Connie was as dark in coloring as my mother and I were light. She still kept her hair dyed the same black color it had always been and dressed in bright jewel tones. She was kind and warm, and something about the way she looked at me told me she understood my confusion even though she was fully supporting this disastrous plot. I ran my palms over my gray knit skirt and forced a relaxed smile as I tugged at the hemline of my white shirt. It was nothing more than a chemical reaction created by an attractive man and my discomfort. Anyone would heat up under those circumstances.

“The food looks great, Mom, as always,” I said, proud of how perfectly serene I sounded.

“Yes, Dr. Thomas,” Ford piped up. “I appreciate you allowing me to join you.”

“Please, call me Sylvia,” Mom said graciously. “We’re always happy to meet a new friend.”

A friend, yes. Even better, a friend of Leonard’s. That’s exactly how I should be thinking of him, I reminded myself. A corner of my mouth tugged up.
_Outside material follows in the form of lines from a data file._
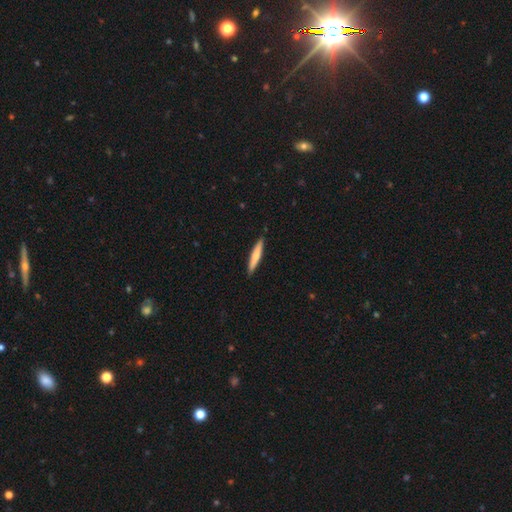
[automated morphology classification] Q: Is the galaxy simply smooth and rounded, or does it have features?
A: smooth — 65%.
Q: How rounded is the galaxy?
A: cigar-shaped — 93%.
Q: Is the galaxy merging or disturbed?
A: none — 90%.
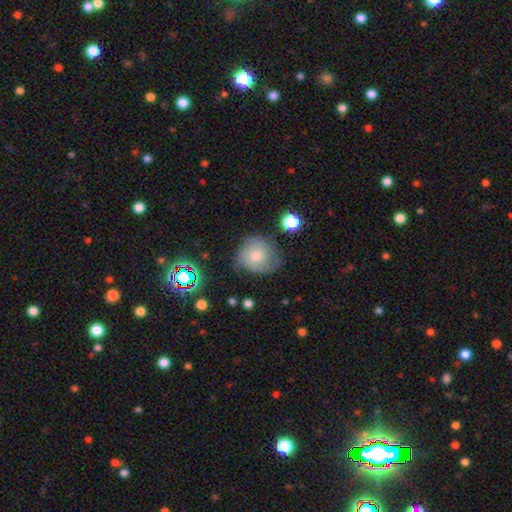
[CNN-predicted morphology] The model was most divided on "smooth or featured": smooth: 45%, featured or disk: 43%, star or artifact: 12%. More confident: merging — none (58%).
I could do this one last, strange encounter, and then I’d cleanse him from my life and move forward. In fact, maybe I needed to get back into the dating world. It was clear that I was feeling lonely. Fulfilled people do not daydream about men the way I’d been doing. I needed to fill that space in my life with someone actually concrete. Someone open and looking for a partner. I’d give it some thought.
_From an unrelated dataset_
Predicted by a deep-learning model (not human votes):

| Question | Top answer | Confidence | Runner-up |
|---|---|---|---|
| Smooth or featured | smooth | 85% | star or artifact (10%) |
I handed my plate down to Dad, who was carving the roast on Ford’s right-hand side. “I feel bad that you were pulled away from your children to be here,” I said to our guest. “They must really miss you, with how busy you are.”

Ford nodded. “It’s a juggling act, that’s for sure,” he replied. “I find being a single parent comes with a lot of challenges, but we’ve been doing it for almost five years now, so we have a system set up that seems to be working . . . with the occasional adjustment, of course.” He chuckled good-naturedly, united with the other parents at the table, and they all lapped it up.
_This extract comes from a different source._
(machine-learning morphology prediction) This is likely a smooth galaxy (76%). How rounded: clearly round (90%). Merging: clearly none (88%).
I took my plate with a mumbled thanks when Ford passed it back to me and reached out for the green beans to start sending them around the table. While the others began a friendly dialogue, I found myself having a hard time joining in. With people I knew and trusted, conversation flowed. However, at this table it was as though words had dried up inside of me, and even though my thoughts were racing, my mouth had stopped working. It was probably for the best, I thought. At least this way I wouldn’t actually say any of the embarrassing things racing around behind my stiff facade. Things like could you choose a less appealing aftershave, or maybe you need to buy baggier clothing because your arms are distracting me.

The four older adults at the table seemed relaxed, and I could see the way he was charming them. I wasn’t the only person who found him to be magnetic. I was discovering that Ford was naturally sociable, easy going, and energetic. He was a man used to being the center of attention and liking it there. We were so completely different. I took a swallow of my drink and looked at him out of my peripheral vision, trying to soak him in without being obvious about it. Who knew if I’d ever have the chance again?

“What do you do for work, Ford?” Mom asked.